> WORK REQUEST:
Retype the listing exactly; omit pictures.

> INFORMATION SUPPLIED:

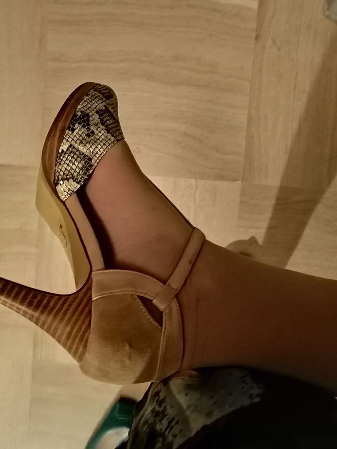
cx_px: 168
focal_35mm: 26
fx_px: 337
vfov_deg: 67.3
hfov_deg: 53.1
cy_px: 224
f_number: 1.8
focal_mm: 3.62
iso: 800
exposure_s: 4
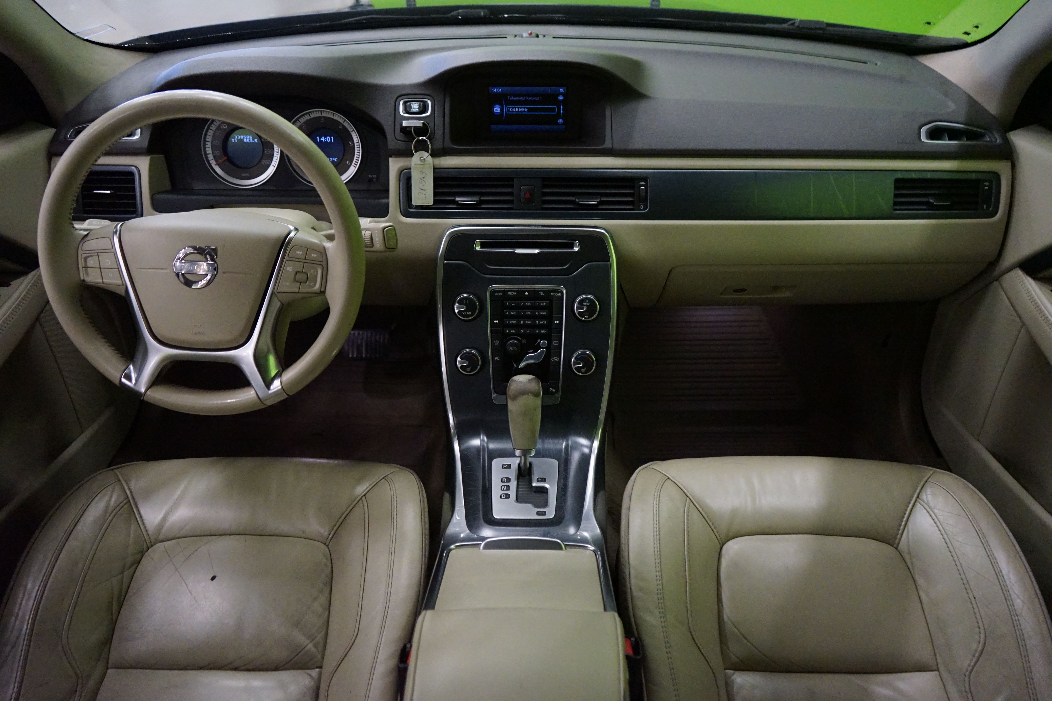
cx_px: 526
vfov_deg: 46.4
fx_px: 818
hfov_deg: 65.5
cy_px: 350
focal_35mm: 28
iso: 6400
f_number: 3.5
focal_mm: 28
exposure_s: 1/100
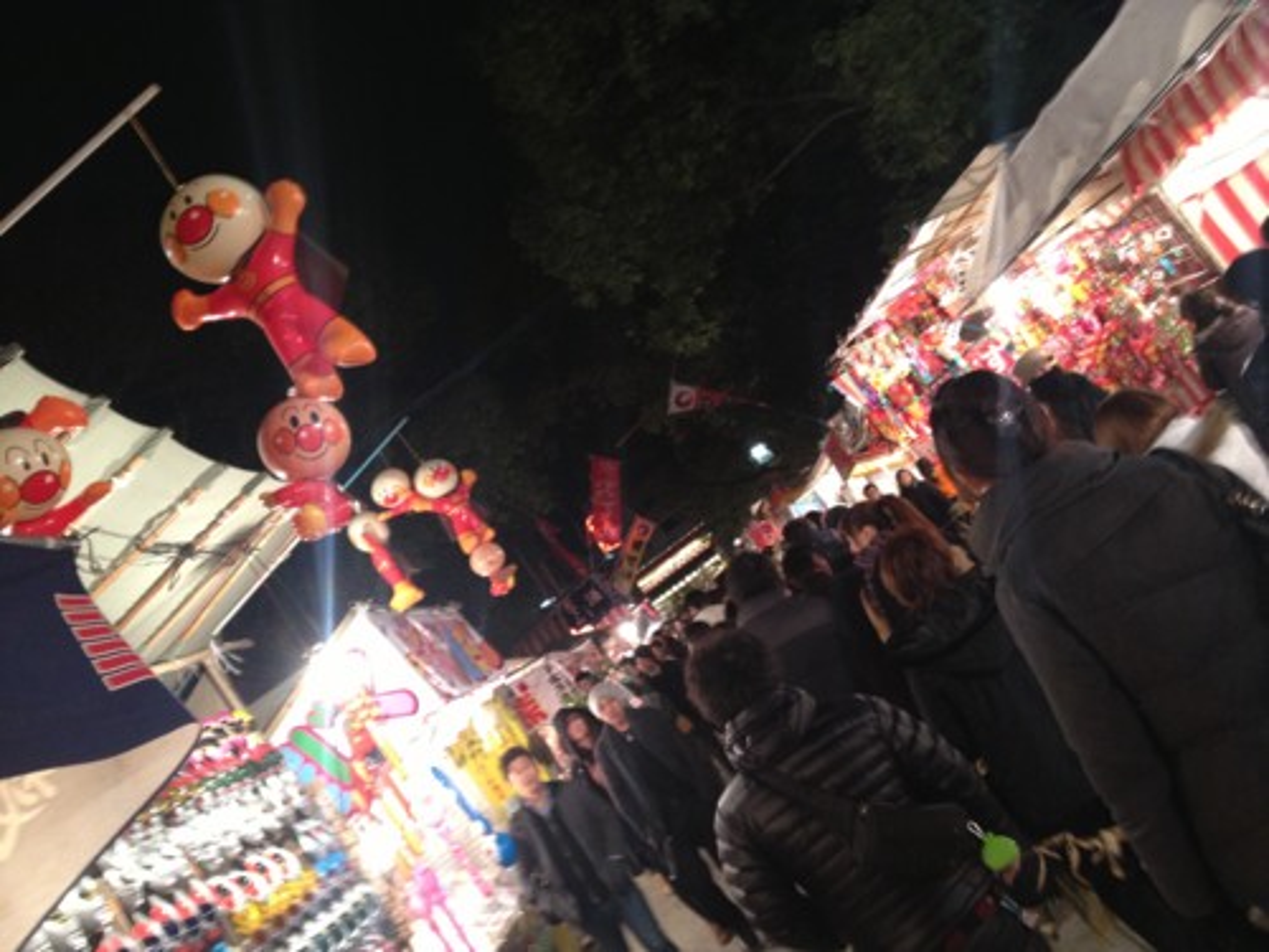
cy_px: 476
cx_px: 634
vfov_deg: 40.7
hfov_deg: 52.6
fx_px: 1283
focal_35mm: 35
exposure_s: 1/20
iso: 200
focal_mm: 4.28
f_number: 2.4
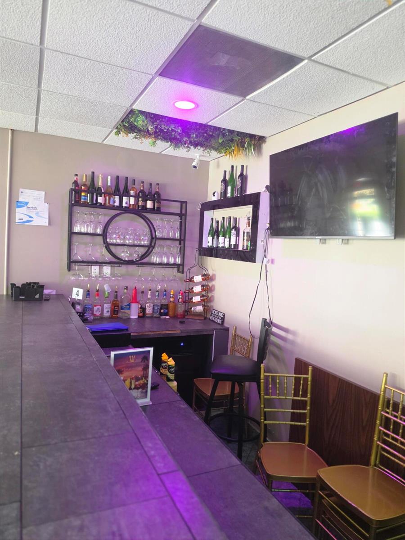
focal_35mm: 23
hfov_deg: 58.9
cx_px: 202
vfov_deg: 73.9
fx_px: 359
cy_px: 270
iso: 400
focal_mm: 6.5
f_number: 1.4
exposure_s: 1/120
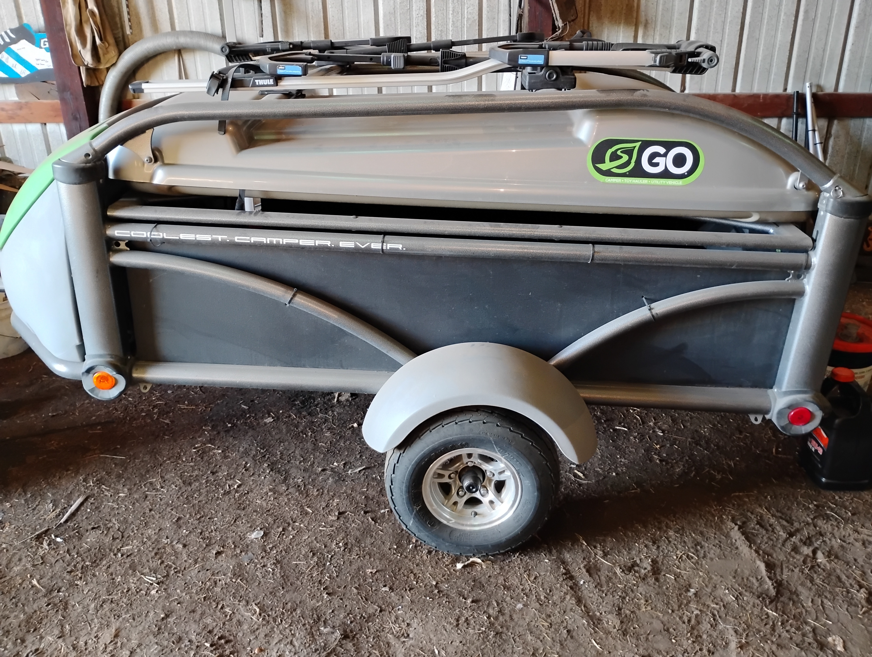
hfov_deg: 63.4
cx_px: 436
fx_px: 706
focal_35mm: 28
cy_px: 328
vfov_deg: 49.9
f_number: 1.8
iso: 1309
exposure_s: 1/30
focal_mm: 4.26
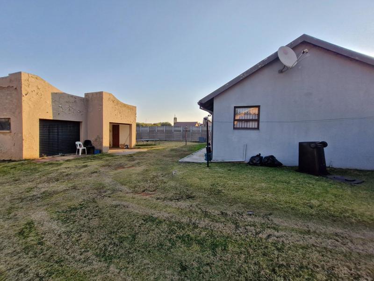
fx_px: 140
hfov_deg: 106.2
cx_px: 187
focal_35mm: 13
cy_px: 140
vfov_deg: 89.9
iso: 50
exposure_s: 1/796
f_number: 2.2
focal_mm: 1.74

> TASK OUTPUT:
cx_px: 168
focal_35mm: 26
fx_px: 337
vfov_deg: 67.3
hfov_deg: 53.1
cy_px: 224
f_number: 1.8
focal_mm: 3.62
iso: 800
exposure_s: 4
cx_px: 526
vfov_deg: 46.4
fx_px: 818
hfov_deg: 65.5
cy_px: 350
focal_35mm: 28
iso: 6400
f_number: 3.5
focal_mm: 28
exposure_s: 1/100
cy_px: 476
cx_px: 634
vfov_deg: 40.7
hfov_deg: 52.6
fx_px: 1283
focal_35mm: 35
exposure_s: 1/20
iso: 200
focal_mm: 4.28
f_number: 2.4
focal_35mm: 23
hfov_deg: 58.9
cx_px: 202
vfov_deg: 73.9
fx_px: 359
cy_px: 270
iso: 400
focal_mm: 6.5
f_number: 1.4
exposure_s: 1/120
hfov_deg: 63.4
cx_px: 436
fx_px: 706
focal_35mm: 28
cy_px: 328
vfov_deg: 49.9
f_number: 1.8
iso: 1309
exposure_s: 1/30
focal_mm: 4.26
fx_px: 140
hfov_deg: 106.2
cx_px: 187
focal_35mm: 13
cy_px: 140
vfov_deg: 89.9
iso: 50
exposure_s: 1/796
f_number: 2.2
focal_mm: 1.74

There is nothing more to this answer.